I was just on the market shopping and Barry Walker asked me if I wanted a job, so I ended up working on the market on a fruit and veg stall. I worked there for about 18 months I think and then I started work at the Swan Hotel (opposite the police station) and I was there until I retired basically.

They were quite a few (female police officers) and quite often they used to, their shift was finished just after 2 and quite often a few of them would come in and have their orange juices, their lemonades and what have you, have a talk, let their hair down for 5 to 10 minutes and then they’d go off home. So, there were a few came into The Swan. They were treated with respect. Nobody feared them and you got to know them, and you were on first name terms with quite a few of them. Then we just like any other customer even though you could tell they were police because we saw their white shirts on, they’re taking their ties off but…yes they were treated just like anybody else.

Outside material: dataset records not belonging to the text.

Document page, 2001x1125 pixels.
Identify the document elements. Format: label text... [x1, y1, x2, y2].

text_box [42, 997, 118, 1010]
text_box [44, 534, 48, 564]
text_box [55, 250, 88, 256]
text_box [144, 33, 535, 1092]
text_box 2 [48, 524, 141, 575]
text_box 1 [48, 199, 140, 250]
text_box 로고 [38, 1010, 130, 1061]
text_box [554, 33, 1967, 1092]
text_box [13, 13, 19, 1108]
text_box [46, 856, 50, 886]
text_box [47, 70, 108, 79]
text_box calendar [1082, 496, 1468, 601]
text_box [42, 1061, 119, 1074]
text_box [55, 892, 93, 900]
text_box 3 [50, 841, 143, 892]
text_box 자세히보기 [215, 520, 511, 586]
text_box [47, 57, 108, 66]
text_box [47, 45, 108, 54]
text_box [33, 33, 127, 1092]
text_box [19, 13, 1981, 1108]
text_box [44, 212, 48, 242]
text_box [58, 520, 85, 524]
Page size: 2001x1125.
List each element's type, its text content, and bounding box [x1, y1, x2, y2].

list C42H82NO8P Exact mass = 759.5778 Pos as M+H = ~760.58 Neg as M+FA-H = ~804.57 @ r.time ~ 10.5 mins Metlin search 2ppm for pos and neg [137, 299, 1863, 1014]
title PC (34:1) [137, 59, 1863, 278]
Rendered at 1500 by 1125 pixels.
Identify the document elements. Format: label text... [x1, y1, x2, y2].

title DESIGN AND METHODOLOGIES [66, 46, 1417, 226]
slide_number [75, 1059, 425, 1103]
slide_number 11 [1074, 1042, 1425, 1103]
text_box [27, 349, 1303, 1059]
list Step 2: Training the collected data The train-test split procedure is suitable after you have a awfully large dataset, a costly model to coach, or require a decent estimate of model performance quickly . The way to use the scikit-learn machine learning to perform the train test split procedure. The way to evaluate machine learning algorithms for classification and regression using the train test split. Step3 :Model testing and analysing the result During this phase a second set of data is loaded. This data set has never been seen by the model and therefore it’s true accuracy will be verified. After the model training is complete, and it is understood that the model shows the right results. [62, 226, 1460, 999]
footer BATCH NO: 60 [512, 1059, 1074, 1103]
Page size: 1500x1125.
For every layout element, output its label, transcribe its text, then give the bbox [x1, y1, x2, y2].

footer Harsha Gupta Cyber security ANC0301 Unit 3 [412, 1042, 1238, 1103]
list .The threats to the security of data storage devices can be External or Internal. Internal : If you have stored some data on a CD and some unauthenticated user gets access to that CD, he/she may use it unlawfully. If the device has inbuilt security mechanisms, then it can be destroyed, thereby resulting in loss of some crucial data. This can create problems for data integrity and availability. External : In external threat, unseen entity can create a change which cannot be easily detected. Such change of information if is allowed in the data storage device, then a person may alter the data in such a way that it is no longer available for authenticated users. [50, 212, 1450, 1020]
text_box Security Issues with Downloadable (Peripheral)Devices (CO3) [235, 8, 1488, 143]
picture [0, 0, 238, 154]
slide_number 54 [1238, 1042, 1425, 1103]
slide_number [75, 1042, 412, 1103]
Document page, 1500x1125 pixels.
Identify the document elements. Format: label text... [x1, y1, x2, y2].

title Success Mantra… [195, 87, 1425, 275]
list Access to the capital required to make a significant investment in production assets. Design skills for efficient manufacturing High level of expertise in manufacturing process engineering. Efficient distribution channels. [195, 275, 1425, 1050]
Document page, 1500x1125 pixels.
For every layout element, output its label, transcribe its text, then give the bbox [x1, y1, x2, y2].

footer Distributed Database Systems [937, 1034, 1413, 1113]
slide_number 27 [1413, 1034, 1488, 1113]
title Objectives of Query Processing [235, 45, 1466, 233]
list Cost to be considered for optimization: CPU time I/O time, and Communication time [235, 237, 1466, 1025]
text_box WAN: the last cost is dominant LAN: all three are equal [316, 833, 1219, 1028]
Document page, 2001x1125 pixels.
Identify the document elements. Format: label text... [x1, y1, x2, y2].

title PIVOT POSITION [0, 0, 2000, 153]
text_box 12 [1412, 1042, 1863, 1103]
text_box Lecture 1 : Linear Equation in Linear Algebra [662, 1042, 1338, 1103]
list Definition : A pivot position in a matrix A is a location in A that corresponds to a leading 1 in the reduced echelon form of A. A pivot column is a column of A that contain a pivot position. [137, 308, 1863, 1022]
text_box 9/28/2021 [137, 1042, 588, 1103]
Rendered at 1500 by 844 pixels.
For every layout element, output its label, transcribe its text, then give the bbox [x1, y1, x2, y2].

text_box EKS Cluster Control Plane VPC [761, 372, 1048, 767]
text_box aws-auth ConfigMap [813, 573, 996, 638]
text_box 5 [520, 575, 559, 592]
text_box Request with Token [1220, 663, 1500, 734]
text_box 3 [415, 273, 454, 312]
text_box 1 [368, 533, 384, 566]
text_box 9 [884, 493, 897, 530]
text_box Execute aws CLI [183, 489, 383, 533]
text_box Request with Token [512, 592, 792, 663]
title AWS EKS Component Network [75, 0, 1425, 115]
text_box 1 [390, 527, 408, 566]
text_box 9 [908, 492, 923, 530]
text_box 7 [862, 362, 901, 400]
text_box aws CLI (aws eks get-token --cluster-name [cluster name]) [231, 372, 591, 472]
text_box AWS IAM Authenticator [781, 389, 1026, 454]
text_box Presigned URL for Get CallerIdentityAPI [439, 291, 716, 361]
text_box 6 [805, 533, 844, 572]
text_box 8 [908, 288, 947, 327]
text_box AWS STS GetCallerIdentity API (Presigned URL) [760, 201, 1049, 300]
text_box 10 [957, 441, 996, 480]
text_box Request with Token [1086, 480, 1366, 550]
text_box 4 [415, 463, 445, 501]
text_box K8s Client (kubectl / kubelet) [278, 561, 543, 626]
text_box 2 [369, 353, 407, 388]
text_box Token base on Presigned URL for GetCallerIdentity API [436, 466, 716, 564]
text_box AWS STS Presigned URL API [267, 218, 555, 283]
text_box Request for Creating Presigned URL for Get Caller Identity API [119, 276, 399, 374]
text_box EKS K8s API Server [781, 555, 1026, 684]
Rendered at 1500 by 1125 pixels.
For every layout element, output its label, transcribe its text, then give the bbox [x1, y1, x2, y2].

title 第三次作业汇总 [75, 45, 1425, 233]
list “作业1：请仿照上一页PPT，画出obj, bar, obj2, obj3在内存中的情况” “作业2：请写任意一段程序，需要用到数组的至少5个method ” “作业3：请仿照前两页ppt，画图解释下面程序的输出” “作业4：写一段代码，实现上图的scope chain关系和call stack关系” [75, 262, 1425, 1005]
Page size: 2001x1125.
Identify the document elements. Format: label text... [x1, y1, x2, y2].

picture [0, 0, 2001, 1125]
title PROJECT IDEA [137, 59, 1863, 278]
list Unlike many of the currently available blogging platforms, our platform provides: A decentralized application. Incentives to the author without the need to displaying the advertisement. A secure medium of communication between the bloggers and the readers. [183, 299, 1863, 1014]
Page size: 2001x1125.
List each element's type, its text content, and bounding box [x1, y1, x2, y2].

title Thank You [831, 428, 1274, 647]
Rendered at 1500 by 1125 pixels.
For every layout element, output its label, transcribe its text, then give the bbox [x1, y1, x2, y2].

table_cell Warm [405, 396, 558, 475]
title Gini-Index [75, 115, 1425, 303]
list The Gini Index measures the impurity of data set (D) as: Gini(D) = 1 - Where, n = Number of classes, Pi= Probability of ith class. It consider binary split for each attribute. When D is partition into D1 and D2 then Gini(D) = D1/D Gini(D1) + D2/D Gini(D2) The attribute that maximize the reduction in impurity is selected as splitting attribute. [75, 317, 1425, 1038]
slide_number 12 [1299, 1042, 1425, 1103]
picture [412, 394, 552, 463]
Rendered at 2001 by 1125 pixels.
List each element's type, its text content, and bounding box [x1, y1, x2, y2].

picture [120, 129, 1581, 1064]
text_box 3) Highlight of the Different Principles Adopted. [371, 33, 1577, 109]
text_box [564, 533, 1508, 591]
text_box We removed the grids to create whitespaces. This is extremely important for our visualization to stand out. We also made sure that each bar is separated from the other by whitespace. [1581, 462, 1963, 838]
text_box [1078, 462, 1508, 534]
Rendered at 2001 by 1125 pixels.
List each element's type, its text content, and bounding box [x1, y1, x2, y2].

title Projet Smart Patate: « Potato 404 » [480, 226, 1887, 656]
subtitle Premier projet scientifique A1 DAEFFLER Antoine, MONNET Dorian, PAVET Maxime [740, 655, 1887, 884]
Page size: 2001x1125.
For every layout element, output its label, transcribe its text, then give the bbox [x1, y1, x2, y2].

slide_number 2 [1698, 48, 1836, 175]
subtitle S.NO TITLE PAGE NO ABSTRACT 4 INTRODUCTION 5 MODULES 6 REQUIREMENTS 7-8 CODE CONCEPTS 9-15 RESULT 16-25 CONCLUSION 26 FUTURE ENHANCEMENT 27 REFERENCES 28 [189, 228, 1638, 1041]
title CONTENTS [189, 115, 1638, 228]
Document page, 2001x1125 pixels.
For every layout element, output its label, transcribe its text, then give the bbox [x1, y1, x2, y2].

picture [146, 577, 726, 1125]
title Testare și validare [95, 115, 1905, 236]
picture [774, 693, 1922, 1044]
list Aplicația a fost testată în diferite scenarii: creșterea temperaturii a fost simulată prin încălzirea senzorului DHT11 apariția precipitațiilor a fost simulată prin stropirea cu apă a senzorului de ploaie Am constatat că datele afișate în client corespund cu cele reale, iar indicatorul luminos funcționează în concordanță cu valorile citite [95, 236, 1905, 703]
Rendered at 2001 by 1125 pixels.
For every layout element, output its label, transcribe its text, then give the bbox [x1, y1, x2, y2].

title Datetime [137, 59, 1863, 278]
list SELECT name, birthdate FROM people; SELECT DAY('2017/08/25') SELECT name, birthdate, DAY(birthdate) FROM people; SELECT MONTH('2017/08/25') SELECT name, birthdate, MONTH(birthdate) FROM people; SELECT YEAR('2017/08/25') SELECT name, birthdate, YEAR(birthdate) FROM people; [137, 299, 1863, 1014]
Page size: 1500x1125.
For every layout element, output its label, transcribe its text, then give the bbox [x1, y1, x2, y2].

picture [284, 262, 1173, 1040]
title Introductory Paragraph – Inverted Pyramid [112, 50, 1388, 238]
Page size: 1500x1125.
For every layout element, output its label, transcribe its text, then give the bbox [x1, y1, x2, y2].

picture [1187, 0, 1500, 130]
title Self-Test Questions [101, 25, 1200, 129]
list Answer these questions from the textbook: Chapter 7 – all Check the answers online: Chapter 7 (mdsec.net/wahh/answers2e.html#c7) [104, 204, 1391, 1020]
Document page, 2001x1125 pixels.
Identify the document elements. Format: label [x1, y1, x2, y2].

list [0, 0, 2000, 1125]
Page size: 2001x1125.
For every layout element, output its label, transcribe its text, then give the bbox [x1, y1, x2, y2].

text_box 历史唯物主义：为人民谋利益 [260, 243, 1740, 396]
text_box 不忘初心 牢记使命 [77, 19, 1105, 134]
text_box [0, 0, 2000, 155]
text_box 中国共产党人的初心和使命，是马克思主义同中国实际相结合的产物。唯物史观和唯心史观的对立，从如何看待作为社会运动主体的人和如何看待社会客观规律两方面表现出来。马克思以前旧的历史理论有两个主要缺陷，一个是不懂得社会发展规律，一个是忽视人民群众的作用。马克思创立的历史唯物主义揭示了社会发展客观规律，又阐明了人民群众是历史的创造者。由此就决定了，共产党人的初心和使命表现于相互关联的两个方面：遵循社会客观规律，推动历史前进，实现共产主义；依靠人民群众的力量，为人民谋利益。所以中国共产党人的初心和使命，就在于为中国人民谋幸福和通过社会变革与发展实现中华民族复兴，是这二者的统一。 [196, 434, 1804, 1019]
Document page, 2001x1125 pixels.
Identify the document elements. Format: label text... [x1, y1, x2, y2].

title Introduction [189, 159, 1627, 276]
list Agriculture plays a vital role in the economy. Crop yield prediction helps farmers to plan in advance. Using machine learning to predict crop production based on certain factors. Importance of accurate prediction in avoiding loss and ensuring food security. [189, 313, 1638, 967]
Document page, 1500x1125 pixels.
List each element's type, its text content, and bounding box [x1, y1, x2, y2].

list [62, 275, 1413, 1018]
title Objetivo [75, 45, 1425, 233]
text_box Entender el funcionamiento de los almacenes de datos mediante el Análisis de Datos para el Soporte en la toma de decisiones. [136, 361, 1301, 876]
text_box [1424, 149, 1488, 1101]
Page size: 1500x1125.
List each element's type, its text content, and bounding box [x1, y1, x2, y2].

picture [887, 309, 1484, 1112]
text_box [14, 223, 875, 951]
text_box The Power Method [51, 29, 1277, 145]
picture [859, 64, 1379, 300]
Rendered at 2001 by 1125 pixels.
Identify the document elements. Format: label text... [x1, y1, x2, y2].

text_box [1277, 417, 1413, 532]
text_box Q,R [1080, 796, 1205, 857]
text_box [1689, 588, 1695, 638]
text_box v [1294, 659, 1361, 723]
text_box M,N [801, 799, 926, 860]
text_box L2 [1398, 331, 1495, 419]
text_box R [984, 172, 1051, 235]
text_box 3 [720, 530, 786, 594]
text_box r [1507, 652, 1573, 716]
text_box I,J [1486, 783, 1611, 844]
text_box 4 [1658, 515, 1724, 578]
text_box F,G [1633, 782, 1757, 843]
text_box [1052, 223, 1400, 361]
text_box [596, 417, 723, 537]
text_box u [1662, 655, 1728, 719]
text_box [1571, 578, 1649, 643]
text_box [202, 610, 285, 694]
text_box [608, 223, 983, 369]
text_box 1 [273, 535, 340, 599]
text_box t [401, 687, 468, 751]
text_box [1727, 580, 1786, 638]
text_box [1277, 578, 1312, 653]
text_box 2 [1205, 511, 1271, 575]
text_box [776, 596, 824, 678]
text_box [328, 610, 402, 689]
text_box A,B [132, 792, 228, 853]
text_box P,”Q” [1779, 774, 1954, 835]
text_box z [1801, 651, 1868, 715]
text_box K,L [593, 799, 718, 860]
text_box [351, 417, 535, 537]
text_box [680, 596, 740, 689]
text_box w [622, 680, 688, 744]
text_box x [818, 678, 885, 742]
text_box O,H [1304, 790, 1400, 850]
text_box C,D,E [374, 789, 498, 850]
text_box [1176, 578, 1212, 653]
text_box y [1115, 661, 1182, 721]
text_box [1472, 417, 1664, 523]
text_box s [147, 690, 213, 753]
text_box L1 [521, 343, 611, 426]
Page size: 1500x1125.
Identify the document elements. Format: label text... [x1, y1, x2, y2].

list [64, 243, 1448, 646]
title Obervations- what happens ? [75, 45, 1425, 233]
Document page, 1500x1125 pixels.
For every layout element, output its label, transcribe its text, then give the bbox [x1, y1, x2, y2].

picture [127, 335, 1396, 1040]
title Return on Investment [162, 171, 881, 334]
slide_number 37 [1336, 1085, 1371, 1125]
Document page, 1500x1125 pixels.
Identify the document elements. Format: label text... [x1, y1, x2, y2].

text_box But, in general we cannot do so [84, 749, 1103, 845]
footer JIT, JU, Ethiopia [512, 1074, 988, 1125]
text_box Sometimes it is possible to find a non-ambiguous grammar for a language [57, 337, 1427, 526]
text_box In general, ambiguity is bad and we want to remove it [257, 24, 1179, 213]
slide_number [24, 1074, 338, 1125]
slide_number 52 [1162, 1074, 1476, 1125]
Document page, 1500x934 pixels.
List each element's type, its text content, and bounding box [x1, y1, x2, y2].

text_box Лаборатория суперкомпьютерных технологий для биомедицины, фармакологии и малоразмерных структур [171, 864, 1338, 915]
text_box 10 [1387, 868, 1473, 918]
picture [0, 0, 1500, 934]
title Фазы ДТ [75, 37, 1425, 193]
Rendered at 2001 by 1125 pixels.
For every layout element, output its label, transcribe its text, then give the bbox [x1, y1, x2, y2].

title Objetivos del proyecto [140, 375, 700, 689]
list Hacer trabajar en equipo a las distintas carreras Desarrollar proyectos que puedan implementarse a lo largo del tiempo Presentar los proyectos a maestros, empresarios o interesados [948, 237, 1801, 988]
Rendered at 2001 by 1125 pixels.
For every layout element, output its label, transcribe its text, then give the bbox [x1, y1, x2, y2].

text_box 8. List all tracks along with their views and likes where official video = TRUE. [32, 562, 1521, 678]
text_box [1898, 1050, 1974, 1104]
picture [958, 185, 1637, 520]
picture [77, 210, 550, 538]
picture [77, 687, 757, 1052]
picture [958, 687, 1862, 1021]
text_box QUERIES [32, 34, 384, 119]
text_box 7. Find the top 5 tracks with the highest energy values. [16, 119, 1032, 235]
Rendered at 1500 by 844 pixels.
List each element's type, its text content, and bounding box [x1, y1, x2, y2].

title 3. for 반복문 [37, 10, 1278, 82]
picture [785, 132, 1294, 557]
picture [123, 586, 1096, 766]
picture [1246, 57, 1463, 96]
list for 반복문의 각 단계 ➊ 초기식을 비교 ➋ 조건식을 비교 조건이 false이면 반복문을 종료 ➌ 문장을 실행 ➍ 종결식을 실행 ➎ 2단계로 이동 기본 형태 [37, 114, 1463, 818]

We brought our girls up with the ethic that if you can’t afford it you didn’t get it. So that was the ethic that my parents instilled in me – if you couldn’t afford it you didn’t get it until you could. None of this I will use my credit card to pay for a holiday and pay it after. There was none of that – we saved up for everything. That’s all because we had that ethic instilled in us – we didn’t get into debt. Obviously you’d your debt with your mortgage but you knew you’d to pay that off every month so that’s what you did but I don’t think they have, I don’t think there the same opportunities as when I were younger in my teens. I could walk out of one job and into another and there’s no way you can do that now. It might sound a bit silly, but no, we never missed having holidays and the girls haven never missed having holidays when they were growing up so no, no really, it’s been a good life.